Started by WAS, August 23, 2018, 01:52:38 pm
Quote from: Matt on September 04, 2018, 04:28:04 pmThe Water Shader adjusts roughness using extra knowledge that it has about the fractal displacement, wind patches, and distance from camera. It isn't really possible to exactly replicate this when the displacement is separate from the reflection shader.
Quote from: Matt on September 04, 2018, 08:17:25 pmIn the Reflective Shader the "horizon shift" is hardcoded to 0.5. But the actual effect varies with the specular roughness, so if you want to adjust this effect you can do it by changing the specular roughness. However, this is as far as it can go. The Water Shader takes it further by modulating the roughness according to (A) the wind patch effect and (B) the size of the waves with respect to the micropolygon size in world space. The Reflective Shader can't do this because it doesn't know anything about the waves.

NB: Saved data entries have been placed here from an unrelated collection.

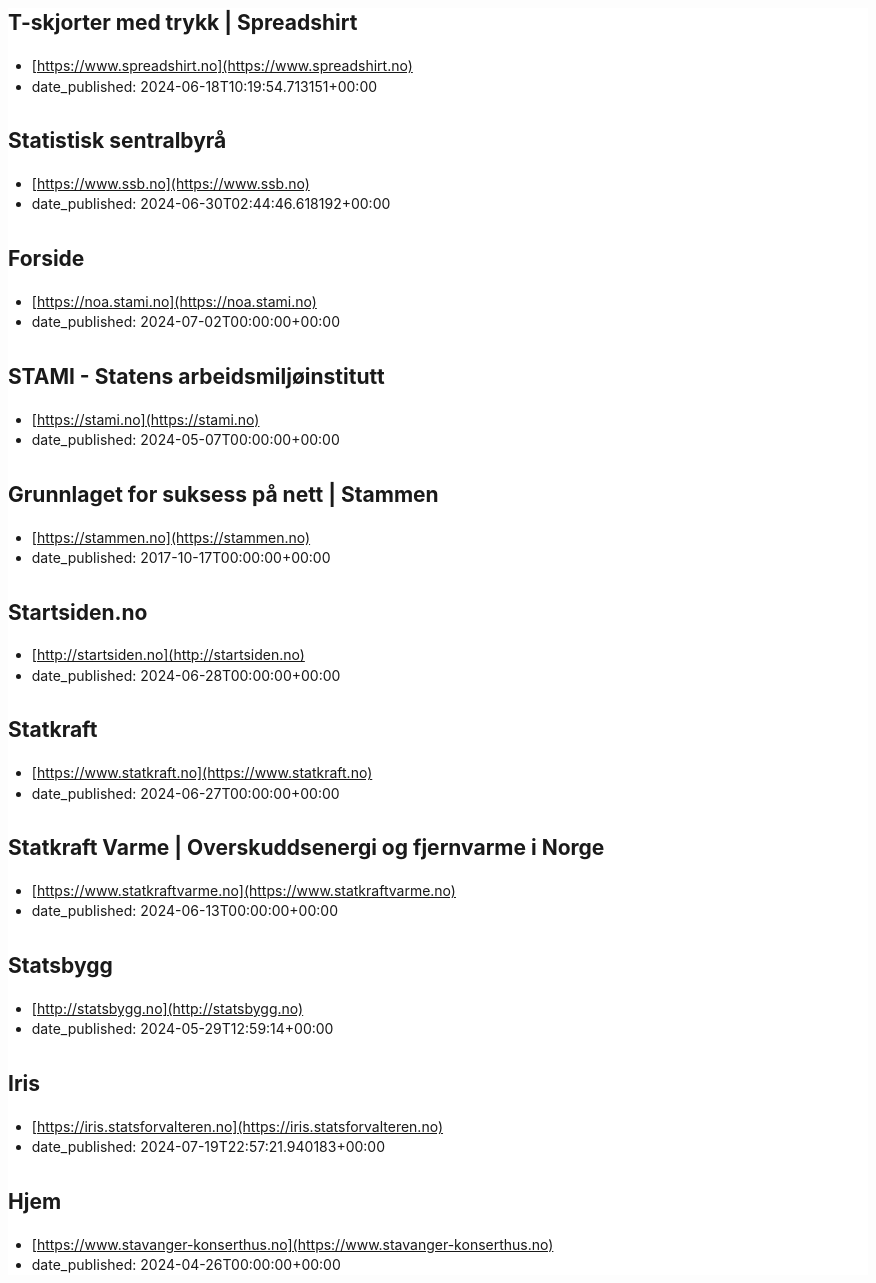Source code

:  ## T-skjorter med trykk | Spreadshirt
 - [https://www.spreadshirt.no](https://www.spreadshirt.no)
 - date_published: 2024-06-18T10:19:54.713151+00:00

 ## Statistisk sentralbyrå
 - [https://www.ssb.no](https://www.ssb.no)
 - date_published: 2024-06-30T02:44:46.618192+00:00

 ## Forside
 - [https://noa.stami.no](https://noa.stami.no)
 - date_published: 2024-07-02T00:00:00+00:00

 ## STAMI - Statens arbeidsmiljøinstitutt
 - [https://stami.no](https://stami.no)
 - date_published: 2024-05-07T00:00:00+00:00

 ## Grunnlaget for suksess på nett | Stammen
 - [https://stammen.no](https://stammen.no)
 - date_published: 2017-10-17T00:00:00+00:00

 ## Startsiden.no
 - [http://startsiden.no](http://startsiden.no)
 - date_published: 2024-06-28T00:00:00+00:00

 ## Statkraft
 - [https://www.statkraft.no](https://www.statkraft.no)
 - date_published: 2024-06-27T00:00:00+00:00

 ## Statkraft Varme | Overskuddsenergi og fjernvarme i Norge
 - [https://www.statkraftvarme.no](https://www.statkraftvarme.no)
 - date_published: 2024-06-13T00:00:00+00:00

 ## Statsbygg
 - [http://statsbygg.no](http://statsbygg.no)
 - date_published: 2024-05-29T12:59:14+00:00

 ## Iris
 - [https://iris.statsforvalteren.no](https://iris.statsforvalteren.no)
 - date_published: 2024-07-19T22:57:21.940183+00:00

 ## Hjem
 - [https://www.stavanger-konserthus.no](https://www.stavanger-konserthus.no)
 - date_published: 2024-04-26T00:00:00+00:00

Quote from: WASasquatch on September 04, 2018, 08:48:08 pmYou said it's hard coded, what if it was a slider based on the geometry supplied?
Quote from: Matt on September 04, 2018, 11:14:37 pmQuote from: WASasquatch on September 04, 2018, 08:48:08 pmYou said it's hard coded, what if it was a slider based on the geometry supplied?The part that's hardcoded is the part that is constant within a single render anyway, e.g. 0.5. In the Water Shader the only modulation that occurs across the image is roughness modulation, so you can do the same thing by modulating the roughness in the Reflective Shader.
Quote from: Matt on September 05, 2018, 02:55:11 amI see differences but they could be due to perspective. May need to test with the objects in the same place.